Flor de Aceite – Flower of the Oil in English. This is the process where in fact the olives are crushed but not pressed, and the oil is decanted through gravity alone. It requires twice as many olives per liter to create oil in this way, that is one reason this method is rarely used.
There is also the matter of the bottle itself. Some olive oils can be found in clear bottles, others in green bottles as well as cans. How come this? One reason a manufacturer may choose never to use clear glass is that there is some evidence that this may enhance shelf life – same reason some beers come in dark bottles. Unfortunately, this prevents you from seeing the oil before you buy it. Using green glass also provides appearance of deep green colored oil, which many see as a sign of higher quality.

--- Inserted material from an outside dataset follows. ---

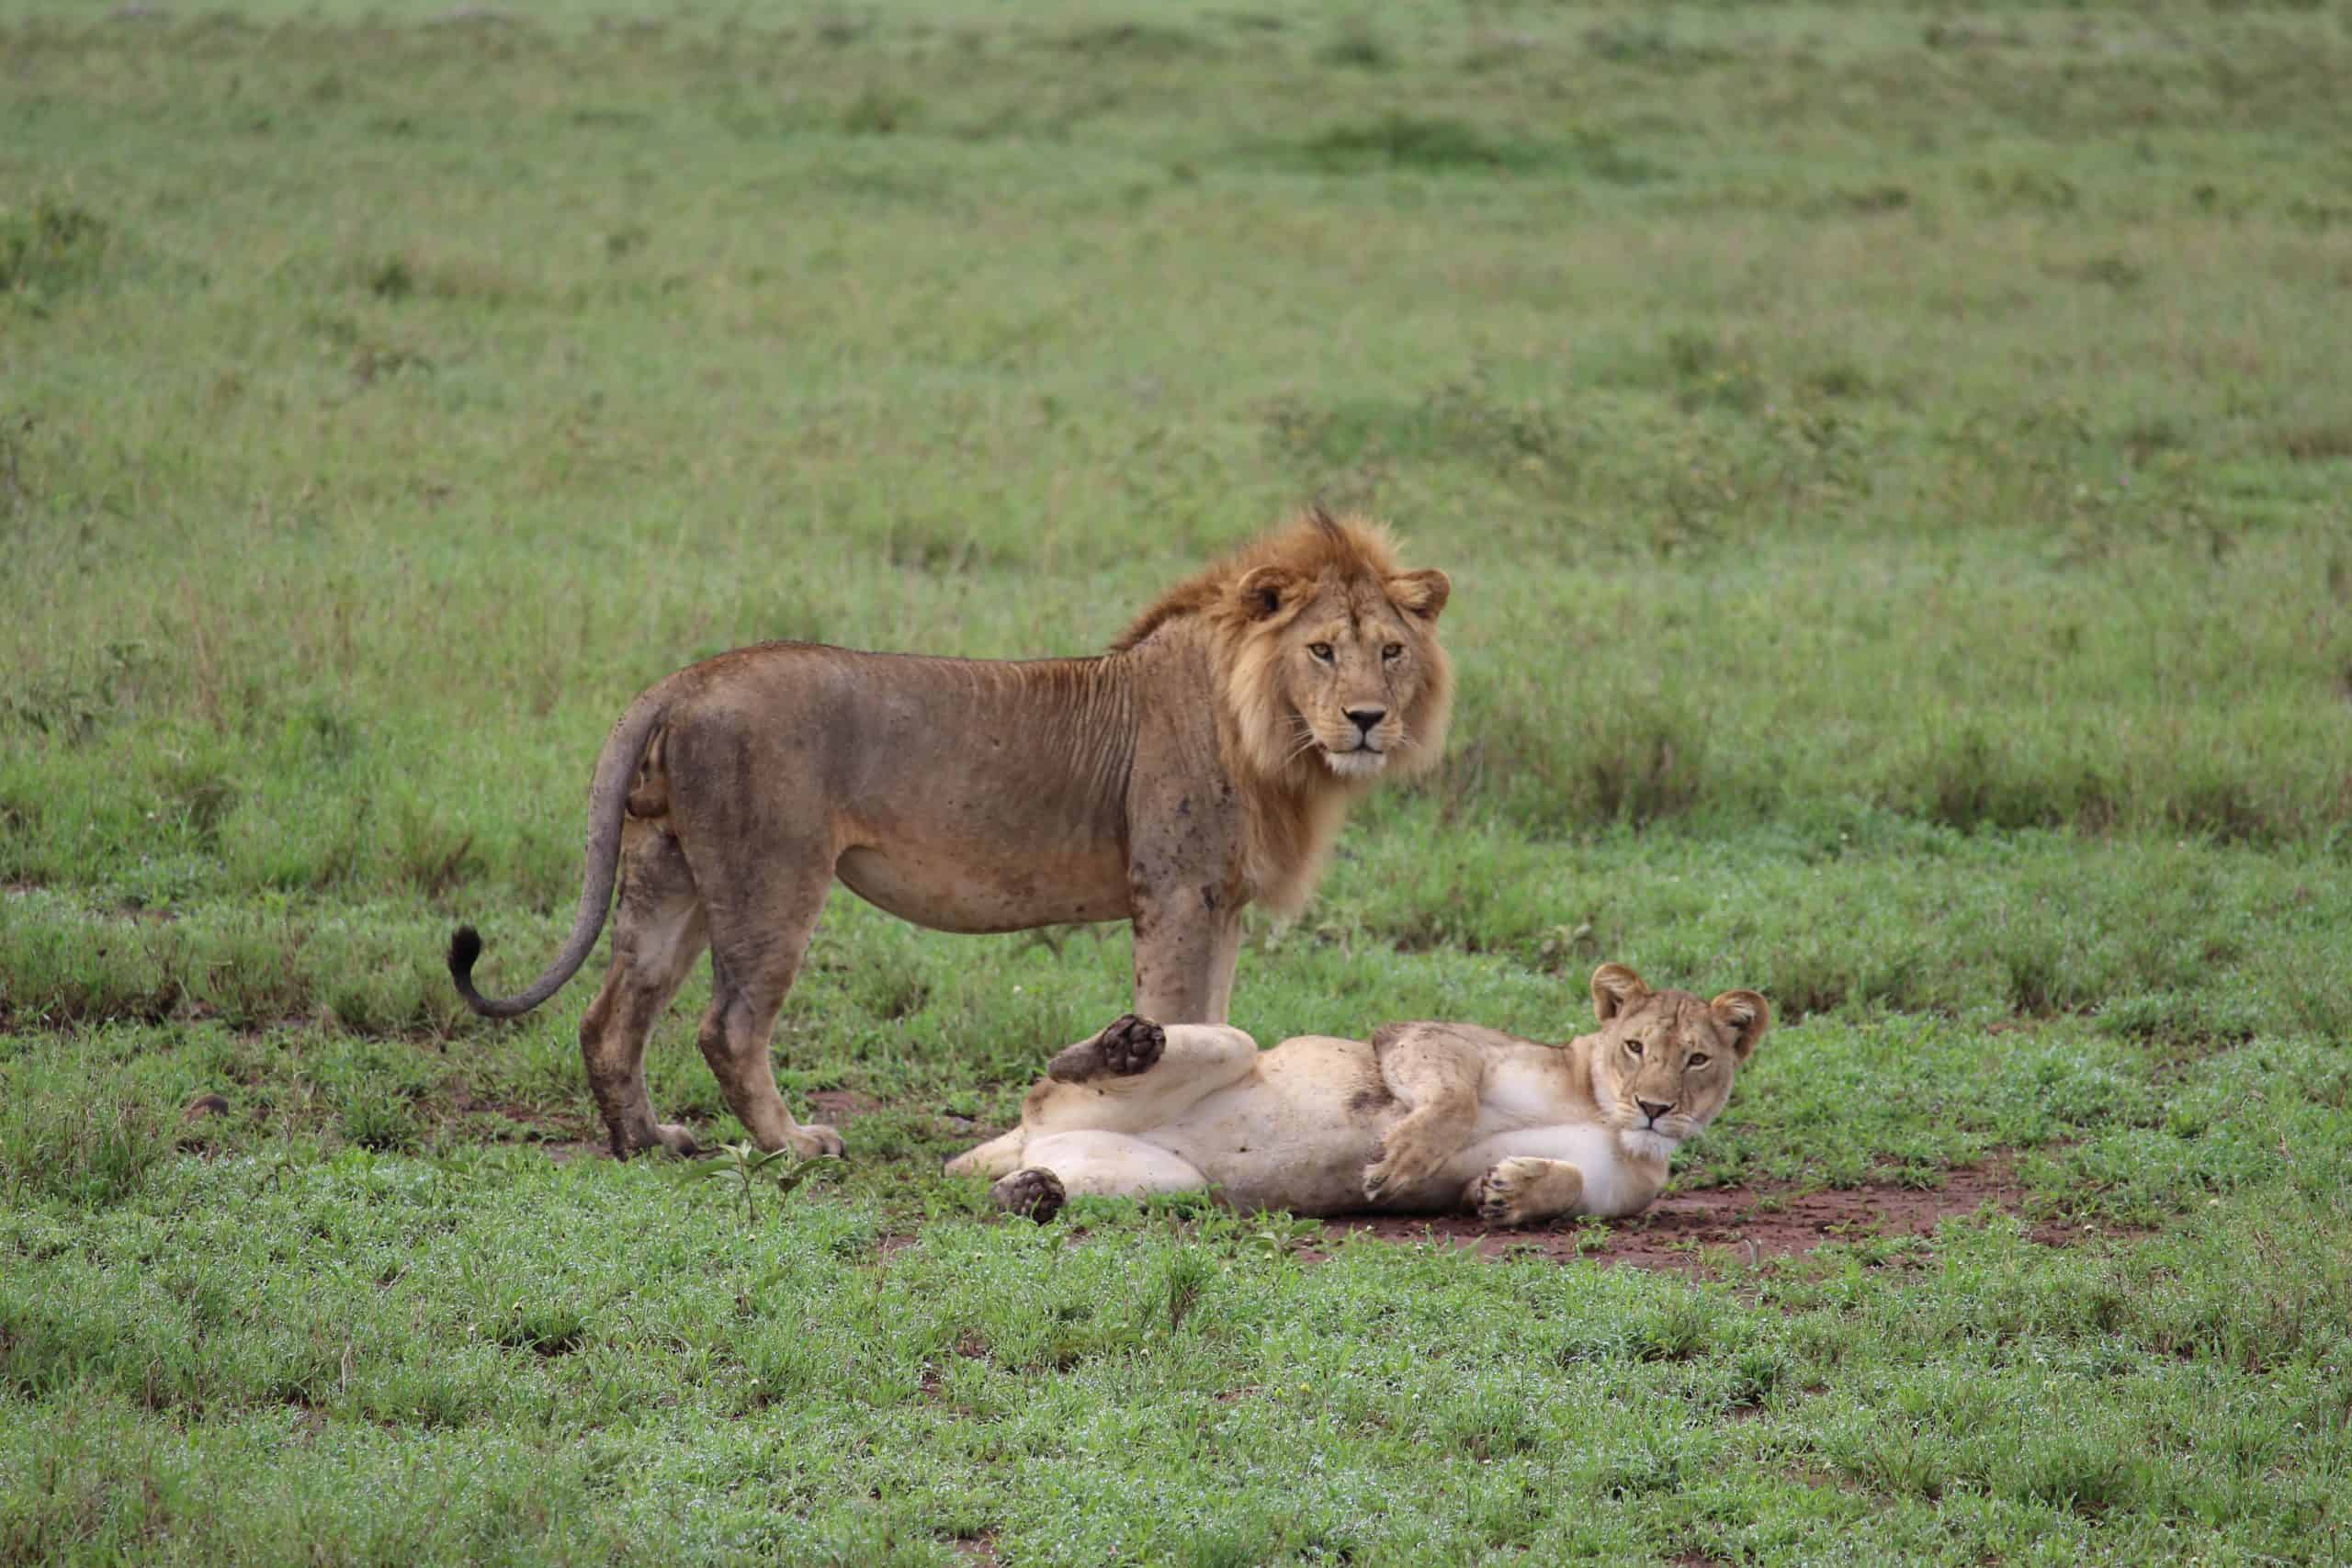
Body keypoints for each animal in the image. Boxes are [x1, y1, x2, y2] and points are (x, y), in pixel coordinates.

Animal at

Which brings us to color. Green oils are from olives picked early in the harvest and also have a peppery, fruity, ripe flavor in addition to higher levels of antioxidants and polyphenols. Gold oils are from later in the harvest and are usually smooth and mellow. Green oils have a shorter shelf life than gold oils – figure around 8 to 9 months rather than 12. Color isn’t an indicator of the grade of the oil, though it does have a value all its own.

So, which olive oil if you undertake? Depends on what you will use it for.